NVIDIA shares rose in afternoon trading after the company publicly disputed reports suggesting a manufacturing-related postponement of its Kyber NVL144 rack-scale AI system. The Kyber platform, intended to host 144 Rubin Ultra chips, had been reported as facing a delay to 2028 - a development that had contributed to a sector-wide pullback the previous day. NVIDIA's statement asserted that the platform remains on schedule, directly addressing the concern that had opened the door for rivals to vie for AI server market share.
Market participants also weighed a separate report indicating that China plans to permit leading domestic AI firms - including Alibaba, ByteDance and DeepSeek - to purchase a limited number of H200 chips. That development introduces a competitive dynamic for AI chip distribution in China, and it factored into investor attention around supplier and customer positioning in the AI infrastructure supply chain.

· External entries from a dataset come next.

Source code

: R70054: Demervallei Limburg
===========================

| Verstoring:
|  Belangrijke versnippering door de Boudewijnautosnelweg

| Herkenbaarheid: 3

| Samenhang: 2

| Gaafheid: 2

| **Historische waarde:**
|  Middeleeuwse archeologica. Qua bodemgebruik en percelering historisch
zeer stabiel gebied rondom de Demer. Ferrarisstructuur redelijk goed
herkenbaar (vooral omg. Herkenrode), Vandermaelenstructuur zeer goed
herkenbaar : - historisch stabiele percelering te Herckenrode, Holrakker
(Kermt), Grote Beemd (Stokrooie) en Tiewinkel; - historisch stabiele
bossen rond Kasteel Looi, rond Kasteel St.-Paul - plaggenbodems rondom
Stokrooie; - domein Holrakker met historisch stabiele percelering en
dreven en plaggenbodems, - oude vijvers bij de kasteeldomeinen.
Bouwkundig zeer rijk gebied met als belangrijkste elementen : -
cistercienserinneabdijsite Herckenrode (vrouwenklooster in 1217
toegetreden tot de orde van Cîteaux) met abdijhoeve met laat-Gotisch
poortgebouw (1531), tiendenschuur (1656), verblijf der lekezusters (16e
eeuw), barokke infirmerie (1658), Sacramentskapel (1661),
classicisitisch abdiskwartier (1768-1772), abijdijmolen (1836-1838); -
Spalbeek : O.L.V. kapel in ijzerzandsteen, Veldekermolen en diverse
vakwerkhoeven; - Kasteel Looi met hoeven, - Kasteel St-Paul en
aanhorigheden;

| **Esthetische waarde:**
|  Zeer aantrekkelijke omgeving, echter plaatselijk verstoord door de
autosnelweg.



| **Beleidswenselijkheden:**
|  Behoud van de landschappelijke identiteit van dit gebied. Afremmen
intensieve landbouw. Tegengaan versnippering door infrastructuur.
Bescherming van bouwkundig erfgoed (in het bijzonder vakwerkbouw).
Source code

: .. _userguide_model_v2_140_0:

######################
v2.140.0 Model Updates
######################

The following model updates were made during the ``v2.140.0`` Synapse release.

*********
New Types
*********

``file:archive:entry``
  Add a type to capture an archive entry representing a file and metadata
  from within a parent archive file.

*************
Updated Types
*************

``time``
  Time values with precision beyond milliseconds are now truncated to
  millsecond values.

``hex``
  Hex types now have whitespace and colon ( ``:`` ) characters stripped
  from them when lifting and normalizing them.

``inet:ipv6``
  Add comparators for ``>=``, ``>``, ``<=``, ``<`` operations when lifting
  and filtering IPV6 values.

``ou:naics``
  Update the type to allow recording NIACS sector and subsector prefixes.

Analyst commentary provided another affirmation for investors. Goldman Sachs highlighted NVIDIA's forward price-to-earnings ratio of roughly 21.7x as an attractive entry point, noting that it sits close to the broader S&P 500 average and well below NVIDIA's own five-year mean. The bank also pointed out that expected growth from rising hyperscaler AI capital expenditure is not yet fully priced into the stock's valuation.
The semiconductor group received an additional lift after Apple disclosed a chip-supply arrangement with Broadcom valued at over $30 billion. That agreement reinforced investor expectations for sustained spending on chips and related infrastructure, providing a sector-wide tailwind that helped NVIDIA and other technology and semiconductor listings recover some ground.
The broader market context was mixed to negative, however. The S&P 500 declined by 0.3% and the Dow Jones Industrial Average fell 1.1% as President Trump described the interim Iran deal as "over" during comments at a NATO summit and warned of potential additional military strikes. Oil prices jumped sharply in response to the geopolitical remarks. The Nasdaq was relatively resilient, trading near flat at -0.02%, which reflected continued interest in technology and semiconductor names amid the risk-off sentiment elsewhere.
Combined, NVIDIA's confirmation about its product timeline, a supportive valuation argument from a major Wall Street firm, and the broader semiconductor momentum tied to the Apple-Broadcom agreement allowed NVDA to post a notable rebound. The stock outperformed the wider market despite the elevated geopolitical risk and related market volatility.
Market snapshot: NVIDIA rallied following the denial of a report alleging a Kyber NVL144 delay; Goldman Sachs characterized the stock's forward P/E as attractively priced relative to peers and history; Apple and Broadcom's supply pact gave the sector incremental support even as geopolitical developments dampened broader indices.